Prep Time 10 minutes mins
Cook Time 20 minutes mins
Total Time 30 minutes mins
Course Breakfast, Snack
Cuisine American
Servings 4 pieces
Calories 180 kcal
Base
- 1 cup cottage cheese (full‑fat) or low‑fat/blended smooth
- 1 cup self‑rising flour or AP flour + 1½ tsp baking powder + pinch salt
- 1 large egg plus extra for egg wash
Optional Add‑ins & Toppings
- 1 tbsp baking powder only if using AP flour
- pinch salt
- toppings (sesame, poppy, everything seasoning, seeds) optional, for sprinkling
Preheat oven to 375 °F (190 °C). Line a baking tray with parchment.
Whisk one egg in a small cup for brushing later.
In a bowl, mix cottage cheese, flour, egg, and if using AP flour, add baking powder and salt. Stir until dough forms (lumpy is ok). Add a little flour if too sticky; or rest 5 minutes.
Divide dough into 4 equal portions. Lightly flour hands, roll each into a rope, and join ends to form bagel shapes. Place on tray spaced apart.
Brush tops with egg wash, then sprinkle toppings if using.
Bake 20–25 minutes, until golden and fragrant. Check around 18 minutes. Let cool 10 minutes before slicing.
Air-Fryer Option: Preheat to 325 °F (165 °C). Bake 10–12 minutes, flip halfway, watching for browning.

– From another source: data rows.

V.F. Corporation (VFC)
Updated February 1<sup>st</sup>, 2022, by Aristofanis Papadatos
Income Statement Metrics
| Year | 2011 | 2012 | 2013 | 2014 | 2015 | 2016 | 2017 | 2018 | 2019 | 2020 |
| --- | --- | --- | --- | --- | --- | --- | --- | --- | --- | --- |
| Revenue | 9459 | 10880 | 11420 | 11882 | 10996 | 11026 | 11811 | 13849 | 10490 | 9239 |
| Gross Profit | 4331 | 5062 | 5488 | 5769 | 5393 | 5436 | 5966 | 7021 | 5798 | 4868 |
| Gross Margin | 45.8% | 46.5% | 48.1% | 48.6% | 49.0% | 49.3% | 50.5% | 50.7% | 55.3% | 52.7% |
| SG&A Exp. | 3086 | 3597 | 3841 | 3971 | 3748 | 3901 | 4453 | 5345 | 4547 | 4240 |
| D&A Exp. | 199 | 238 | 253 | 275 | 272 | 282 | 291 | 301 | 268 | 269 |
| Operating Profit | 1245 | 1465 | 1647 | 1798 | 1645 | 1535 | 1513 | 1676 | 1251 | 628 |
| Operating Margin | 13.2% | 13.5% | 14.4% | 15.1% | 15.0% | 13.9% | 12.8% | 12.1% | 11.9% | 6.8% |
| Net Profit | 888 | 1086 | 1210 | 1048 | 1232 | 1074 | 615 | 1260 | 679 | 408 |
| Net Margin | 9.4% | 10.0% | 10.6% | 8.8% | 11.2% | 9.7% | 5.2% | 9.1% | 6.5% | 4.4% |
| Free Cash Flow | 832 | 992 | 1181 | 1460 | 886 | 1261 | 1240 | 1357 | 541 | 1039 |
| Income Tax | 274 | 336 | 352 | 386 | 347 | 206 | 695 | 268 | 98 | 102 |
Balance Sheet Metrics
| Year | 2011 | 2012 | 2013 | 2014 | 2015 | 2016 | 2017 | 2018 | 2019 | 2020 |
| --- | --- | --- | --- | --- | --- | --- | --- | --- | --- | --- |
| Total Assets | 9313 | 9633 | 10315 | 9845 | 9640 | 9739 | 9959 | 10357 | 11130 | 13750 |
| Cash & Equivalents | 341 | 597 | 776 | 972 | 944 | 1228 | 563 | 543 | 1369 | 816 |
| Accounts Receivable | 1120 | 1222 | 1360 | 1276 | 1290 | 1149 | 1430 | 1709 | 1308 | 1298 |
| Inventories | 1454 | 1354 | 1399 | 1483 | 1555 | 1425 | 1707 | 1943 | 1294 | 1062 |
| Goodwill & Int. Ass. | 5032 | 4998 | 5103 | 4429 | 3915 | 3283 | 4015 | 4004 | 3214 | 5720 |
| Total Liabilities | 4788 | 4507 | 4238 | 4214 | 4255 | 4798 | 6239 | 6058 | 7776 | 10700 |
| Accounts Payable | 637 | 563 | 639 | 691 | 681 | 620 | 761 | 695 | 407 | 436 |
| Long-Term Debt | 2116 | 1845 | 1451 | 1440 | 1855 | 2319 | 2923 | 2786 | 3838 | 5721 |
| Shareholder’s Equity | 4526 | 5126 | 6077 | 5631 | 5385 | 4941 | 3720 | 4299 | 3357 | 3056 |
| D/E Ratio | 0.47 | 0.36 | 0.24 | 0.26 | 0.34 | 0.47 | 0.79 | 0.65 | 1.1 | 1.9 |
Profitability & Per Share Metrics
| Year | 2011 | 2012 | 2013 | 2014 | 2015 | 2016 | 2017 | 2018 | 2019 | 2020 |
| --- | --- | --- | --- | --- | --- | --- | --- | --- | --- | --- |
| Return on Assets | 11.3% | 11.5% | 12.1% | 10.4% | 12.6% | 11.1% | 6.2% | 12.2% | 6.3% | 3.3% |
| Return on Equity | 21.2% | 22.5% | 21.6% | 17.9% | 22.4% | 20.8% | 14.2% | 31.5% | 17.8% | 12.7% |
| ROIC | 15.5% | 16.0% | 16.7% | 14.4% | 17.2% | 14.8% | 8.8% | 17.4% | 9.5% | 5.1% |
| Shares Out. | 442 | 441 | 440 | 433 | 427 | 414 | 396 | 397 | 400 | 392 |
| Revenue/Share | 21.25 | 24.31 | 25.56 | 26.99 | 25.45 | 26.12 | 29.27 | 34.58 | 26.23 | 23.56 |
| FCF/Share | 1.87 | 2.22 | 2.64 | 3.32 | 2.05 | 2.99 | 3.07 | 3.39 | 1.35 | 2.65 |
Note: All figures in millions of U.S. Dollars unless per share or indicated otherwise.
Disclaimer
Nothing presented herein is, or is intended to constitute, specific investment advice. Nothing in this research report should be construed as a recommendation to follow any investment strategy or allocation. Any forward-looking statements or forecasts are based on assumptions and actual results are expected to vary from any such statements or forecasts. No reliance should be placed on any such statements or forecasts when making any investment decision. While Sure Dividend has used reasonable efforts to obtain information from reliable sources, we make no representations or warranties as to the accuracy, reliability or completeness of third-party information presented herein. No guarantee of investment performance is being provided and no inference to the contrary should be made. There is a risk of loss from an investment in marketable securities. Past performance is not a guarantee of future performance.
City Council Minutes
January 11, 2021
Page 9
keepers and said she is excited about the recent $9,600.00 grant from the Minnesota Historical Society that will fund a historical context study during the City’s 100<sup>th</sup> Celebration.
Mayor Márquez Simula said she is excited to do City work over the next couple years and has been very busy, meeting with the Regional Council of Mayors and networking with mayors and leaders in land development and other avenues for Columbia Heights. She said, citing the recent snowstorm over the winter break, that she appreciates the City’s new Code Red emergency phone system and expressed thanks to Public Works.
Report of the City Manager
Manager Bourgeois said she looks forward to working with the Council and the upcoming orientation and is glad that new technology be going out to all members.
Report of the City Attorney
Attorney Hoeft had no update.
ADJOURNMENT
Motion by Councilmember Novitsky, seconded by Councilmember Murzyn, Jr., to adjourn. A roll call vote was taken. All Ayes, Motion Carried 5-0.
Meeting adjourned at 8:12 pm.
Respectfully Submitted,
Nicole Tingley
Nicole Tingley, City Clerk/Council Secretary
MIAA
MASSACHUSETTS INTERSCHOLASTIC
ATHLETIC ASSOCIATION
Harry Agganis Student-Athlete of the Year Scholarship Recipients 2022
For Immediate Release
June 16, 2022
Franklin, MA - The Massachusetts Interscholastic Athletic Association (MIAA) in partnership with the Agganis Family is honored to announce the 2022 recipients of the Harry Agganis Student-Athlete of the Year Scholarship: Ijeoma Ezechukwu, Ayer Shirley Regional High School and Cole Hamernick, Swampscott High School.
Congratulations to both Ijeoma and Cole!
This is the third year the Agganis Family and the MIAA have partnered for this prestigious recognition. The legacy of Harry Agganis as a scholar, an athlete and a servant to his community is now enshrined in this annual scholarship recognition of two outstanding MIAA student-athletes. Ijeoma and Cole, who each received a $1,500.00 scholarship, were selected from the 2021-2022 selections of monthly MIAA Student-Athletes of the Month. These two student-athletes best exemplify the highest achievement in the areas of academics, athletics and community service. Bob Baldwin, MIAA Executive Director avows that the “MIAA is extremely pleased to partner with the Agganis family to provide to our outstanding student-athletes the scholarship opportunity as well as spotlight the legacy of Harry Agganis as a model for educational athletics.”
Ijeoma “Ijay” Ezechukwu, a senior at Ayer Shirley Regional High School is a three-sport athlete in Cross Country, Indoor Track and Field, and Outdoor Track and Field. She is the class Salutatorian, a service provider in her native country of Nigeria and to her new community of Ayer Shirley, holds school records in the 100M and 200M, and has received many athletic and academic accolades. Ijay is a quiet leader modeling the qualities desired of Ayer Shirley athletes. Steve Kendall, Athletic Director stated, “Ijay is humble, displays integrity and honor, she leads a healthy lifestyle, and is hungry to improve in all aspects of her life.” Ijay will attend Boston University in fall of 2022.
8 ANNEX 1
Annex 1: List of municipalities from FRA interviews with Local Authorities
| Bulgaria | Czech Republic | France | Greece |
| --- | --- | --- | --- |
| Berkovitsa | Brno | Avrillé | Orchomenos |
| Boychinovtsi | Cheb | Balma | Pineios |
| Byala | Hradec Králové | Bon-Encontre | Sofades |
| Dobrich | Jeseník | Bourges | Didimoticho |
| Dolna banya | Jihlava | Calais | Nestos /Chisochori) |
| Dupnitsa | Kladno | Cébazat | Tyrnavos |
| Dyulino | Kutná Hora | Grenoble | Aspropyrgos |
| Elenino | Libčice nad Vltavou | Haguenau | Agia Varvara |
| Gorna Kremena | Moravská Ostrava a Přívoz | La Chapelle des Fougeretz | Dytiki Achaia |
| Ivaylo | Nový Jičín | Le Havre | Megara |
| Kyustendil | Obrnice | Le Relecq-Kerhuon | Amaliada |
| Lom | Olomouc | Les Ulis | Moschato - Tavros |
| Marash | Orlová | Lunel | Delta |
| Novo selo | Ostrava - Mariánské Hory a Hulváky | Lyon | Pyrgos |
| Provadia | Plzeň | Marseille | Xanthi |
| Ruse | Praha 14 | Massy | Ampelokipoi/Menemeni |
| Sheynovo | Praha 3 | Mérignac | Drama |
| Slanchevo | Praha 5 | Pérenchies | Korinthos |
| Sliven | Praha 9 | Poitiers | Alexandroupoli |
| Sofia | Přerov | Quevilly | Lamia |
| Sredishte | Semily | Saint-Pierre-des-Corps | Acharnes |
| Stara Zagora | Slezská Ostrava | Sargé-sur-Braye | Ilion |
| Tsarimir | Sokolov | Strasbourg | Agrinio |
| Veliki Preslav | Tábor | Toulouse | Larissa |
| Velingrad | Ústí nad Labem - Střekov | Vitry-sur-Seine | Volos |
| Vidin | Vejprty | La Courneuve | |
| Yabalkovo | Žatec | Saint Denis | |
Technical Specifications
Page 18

For gluten‑free, use 1:1 GF flour blend. Low‑carb? Use half almond and half oat flour + 1 TB psyllium husk. Sweet versions: add raisins or cinnamon sugar. Savory: add cheddar, chives, pesto.
Store cooled bagels in an airtight container up to 3 days or freeze for longer. Toast before serving for best texture.